Continuous Shearlet Frames and Resolution of the Wavefront Set

TL;DR

This paper extends the theoretical understanding of shearlet transforms by showing they can resolve the wavefront set under weaker conditions and introduces a new Radon transform-based approach for frame construction.

Contribution

It demonstrates that shearlet frames can be constructed from functions with weaker assumptions and provides a novel Radon transform-based method for analyzing shearlet properties.

Findings

Shearlet coefficients can resolve the wavefront set with weaker assumptions.

Frames for L^2(R^2) can be built from functions with anisotropic vanishing moments.

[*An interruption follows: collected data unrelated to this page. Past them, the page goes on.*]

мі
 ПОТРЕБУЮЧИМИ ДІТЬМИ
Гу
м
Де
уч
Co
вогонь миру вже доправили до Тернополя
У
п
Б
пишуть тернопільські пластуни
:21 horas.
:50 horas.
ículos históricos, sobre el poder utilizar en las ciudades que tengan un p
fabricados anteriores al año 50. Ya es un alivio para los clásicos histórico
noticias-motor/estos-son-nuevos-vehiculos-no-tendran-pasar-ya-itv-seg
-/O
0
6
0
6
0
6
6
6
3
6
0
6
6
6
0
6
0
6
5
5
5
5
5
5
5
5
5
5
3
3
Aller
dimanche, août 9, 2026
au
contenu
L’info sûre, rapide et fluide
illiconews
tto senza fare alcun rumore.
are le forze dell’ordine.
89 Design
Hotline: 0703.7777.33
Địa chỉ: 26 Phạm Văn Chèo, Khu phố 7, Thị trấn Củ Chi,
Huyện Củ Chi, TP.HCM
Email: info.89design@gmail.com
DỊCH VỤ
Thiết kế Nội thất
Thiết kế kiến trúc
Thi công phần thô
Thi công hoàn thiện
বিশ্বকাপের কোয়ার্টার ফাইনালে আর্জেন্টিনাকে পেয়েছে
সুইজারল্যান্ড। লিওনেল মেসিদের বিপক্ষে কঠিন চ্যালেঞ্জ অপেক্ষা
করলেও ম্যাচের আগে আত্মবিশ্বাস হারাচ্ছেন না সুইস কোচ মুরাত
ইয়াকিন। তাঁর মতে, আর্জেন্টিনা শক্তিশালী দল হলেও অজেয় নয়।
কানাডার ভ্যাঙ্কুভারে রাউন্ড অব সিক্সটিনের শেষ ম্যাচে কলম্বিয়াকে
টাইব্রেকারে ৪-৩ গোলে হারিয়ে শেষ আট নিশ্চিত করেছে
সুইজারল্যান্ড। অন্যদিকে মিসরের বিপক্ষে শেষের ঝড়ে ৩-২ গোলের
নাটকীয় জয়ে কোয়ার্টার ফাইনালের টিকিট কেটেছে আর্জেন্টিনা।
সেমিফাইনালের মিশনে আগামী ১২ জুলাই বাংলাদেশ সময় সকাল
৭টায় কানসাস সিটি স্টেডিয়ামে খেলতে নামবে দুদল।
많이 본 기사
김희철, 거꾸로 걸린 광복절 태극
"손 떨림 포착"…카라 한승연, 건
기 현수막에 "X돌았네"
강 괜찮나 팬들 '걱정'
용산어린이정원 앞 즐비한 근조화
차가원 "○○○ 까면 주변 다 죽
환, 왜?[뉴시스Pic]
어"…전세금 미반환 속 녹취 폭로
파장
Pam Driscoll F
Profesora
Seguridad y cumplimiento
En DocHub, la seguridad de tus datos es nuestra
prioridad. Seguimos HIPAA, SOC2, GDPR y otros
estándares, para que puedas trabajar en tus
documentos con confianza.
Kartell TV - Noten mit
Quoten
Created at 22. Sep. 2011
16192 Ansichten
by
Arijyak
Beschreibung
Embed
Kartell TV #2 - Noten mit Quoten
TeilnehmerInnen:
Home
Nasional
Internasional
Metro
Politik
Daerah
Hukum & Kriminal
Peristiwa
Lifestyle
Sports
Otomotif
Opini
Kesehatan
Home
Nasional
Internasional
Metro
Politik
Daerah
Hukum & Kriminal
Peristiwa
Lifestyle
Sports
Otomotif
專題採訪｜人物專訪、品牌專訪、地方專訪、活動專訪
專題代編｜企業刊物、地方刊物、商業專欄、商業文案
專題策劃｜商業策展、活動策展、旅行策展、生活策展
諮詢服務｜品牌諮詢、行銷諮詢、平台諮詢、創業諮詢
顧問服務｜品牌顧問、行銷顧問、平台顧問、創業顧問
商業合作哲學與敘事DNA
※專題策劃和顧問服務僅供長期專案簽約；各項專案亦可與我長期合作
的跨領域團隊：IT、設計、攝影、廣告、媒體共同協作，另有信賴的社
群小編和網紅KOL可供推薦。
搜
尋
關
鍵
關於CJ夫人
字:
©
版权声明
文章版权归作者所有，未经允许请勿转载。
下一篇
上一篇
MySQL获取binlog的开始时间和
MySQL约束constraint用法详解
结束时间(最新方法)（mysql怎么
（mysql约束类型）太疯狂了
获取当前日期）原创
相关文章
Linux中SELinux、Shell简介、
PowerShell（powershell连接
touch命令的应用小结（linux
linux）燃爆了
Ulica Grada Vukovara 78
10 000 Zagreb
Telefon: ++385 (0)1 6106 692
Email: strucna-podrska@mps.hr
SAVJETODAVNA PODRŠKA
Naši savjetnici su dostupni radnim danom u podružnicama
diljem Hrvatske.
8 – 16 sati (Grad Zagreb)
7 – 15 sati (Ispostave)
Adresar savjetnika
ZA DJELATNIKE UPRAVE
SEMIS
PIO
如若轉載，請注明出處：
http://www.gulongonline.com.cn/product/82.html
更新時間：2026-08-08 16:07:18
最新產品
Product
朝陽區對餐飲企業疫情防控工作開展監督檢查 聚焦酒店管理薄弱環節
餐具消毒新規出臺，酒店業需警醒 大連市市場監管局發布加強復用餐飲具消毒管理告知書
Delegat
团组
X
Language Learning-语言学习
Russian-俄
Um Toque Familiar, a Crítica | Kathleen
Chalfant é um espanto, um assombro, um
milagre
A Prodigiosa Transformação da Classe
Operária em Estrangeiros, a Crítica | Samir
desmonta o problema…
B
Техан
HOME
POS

A new Radon transform-based approach is developed for shearlet analysis.

Abstract

In recent years directional multiscale transformations like the curvelet- or shearlet transformation have gained considerable attention. The reason for this is that these transforms are - unlike more traditional transforms like wavelets - able to efficiently handle data with features along edges. The main result in [G. Kutyniok, D. Labate. Resolution of the Wavefront Set using continuous Shearlets, Trans. AMS 361 (2009), 2719-2754] confirming this property for shearlets is due to Kutyniok and Labate where it is shown that for very special functions $\psi$ with frequency support in a compact conical wegde the decay rate of the shearlet coefficients of a tempered distribution $f$ with respect to the shearlet $\psi$ can resolve the Wavefront Set of $f$. We demonstrate that the same result can be verified under much weaker assumptions on $\psi$, namely to possess sufficiently many anisotropic vanishing moments. We also show how to build frames for $L^2(\mathbb{R}^2)$ from any such function. To prove our statements we develop a new approach based on an adaption of the Radon transform to the shearlet structure.